Despite hesitant would-be sellers, home buying sentiment is improving
While historically low mortgage rates continued to fuel a hot housing market, uncertainty around coronavirus response and uncertainty ahead of the election kept consumer confidence in check in October, according to Fannie Mae.
The Home Purchase Sentiment Index rose again to 81.7 last month, up slightly from 81 in September. However, the index trails the year-ago level of 88.8, given in part a drop in seller enthusiasm seen last year.
Selling sentiment had a net positive score of 24 percentage points in October, a 6-point improvement from September, but a 17-point drop year-over-year. Seller optimism stands at 59%. Consumer attitude for buying a home skewed positive by 25 percentage points. The share of "good time to buy" hit 60%, jumping 9 points month-to-month and 4 percentage points from October 2019.
About 49% of borrowers expect mortgage rates to stay the same in the next 12 months while 32% predict them to increase and 11% to decrease. The net share who forecast rising rates fell 6 percentage points from September and 4 percentage points from the year before.

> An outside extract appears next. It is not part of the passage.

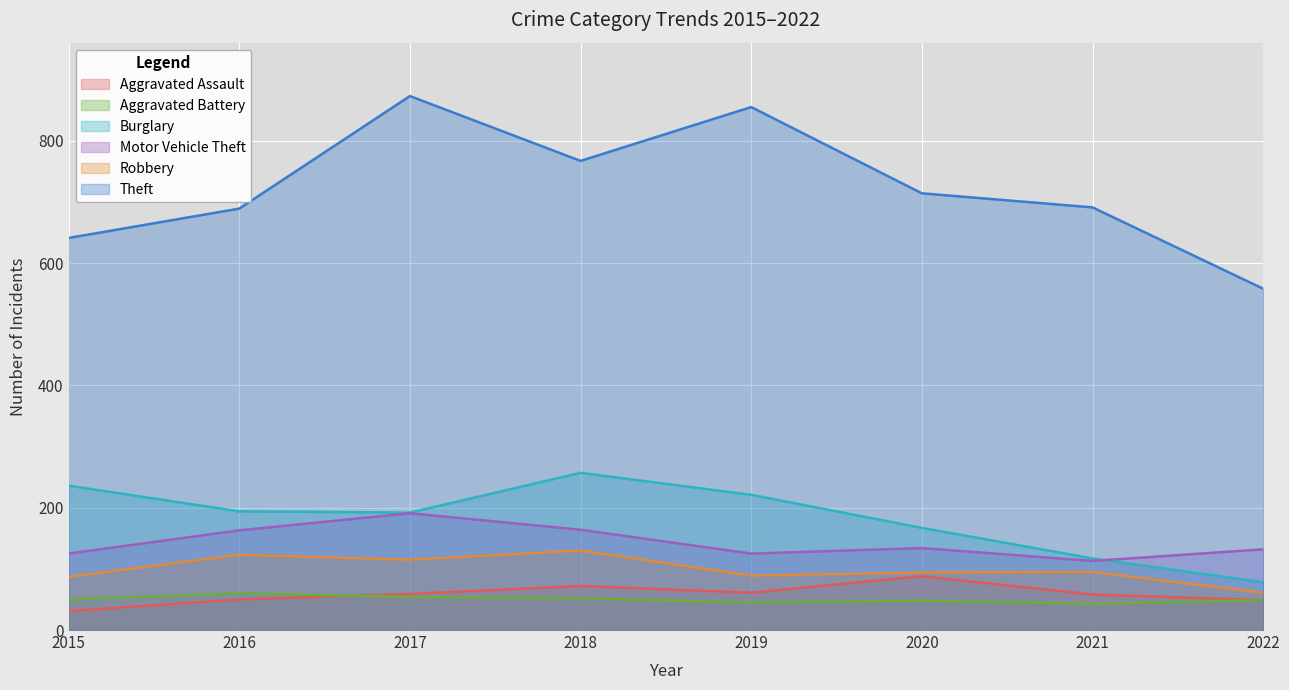

At how many categories does at least one series exceed 110?

8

"To date, the HPSI has recovered over 60% of its COVID-19 pandemic loss, reflecting the bright spot that the mortgage market has been in the economy," Doug Duncan, senior vice president and chief economist at Fannie Mae, said in a press release.

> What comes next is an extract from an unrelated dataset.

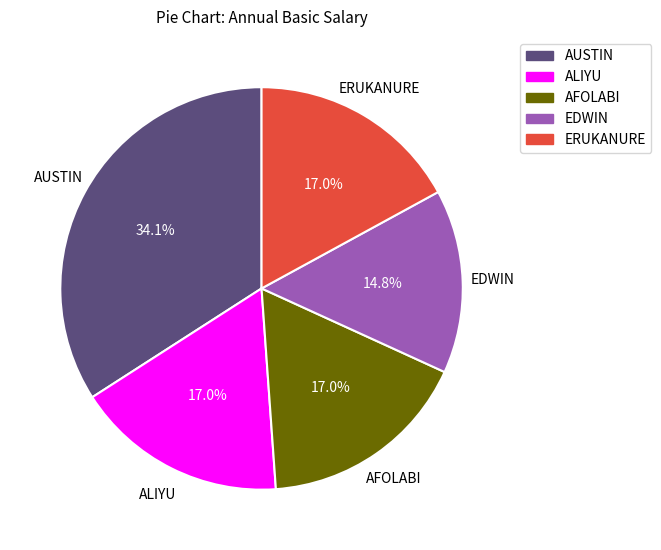

How many segments does this pie chart have?

5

Meanwhile, the two measures of sentiment related to employment weakened.
Job loss concerns heightened in October, with the net portion of consumers not worried falling to 58%. That's down 9 percentage points month-over-month and 14 points year-over-year. In correlation, the net share of households reporting a significantly higher income from the past 12 months shrunk to 3%, declining 4 percentage points from September and 13 points from October 2019.

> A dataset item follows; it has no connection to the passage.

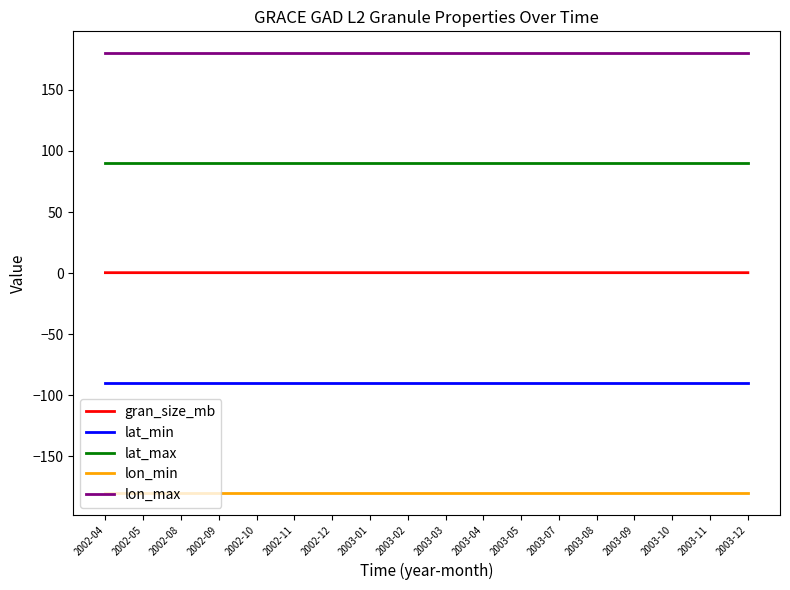

True or false: gran_size_mb and lat_max cross at least once.

False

A growing faction of survey respondents forecast home prices to drop in the next year. October's 20% net share of growing home price expectations fell 4 points from September and 7 points from the year earlier.
"The continuing evolution of the pandemic and the 2020 election outcomes may have longer lasting and unexpected impacts on consumer sentiment, as we saw following the 2016 elections, and we expect both factors will shape the housing market over the coming months," Duncan said.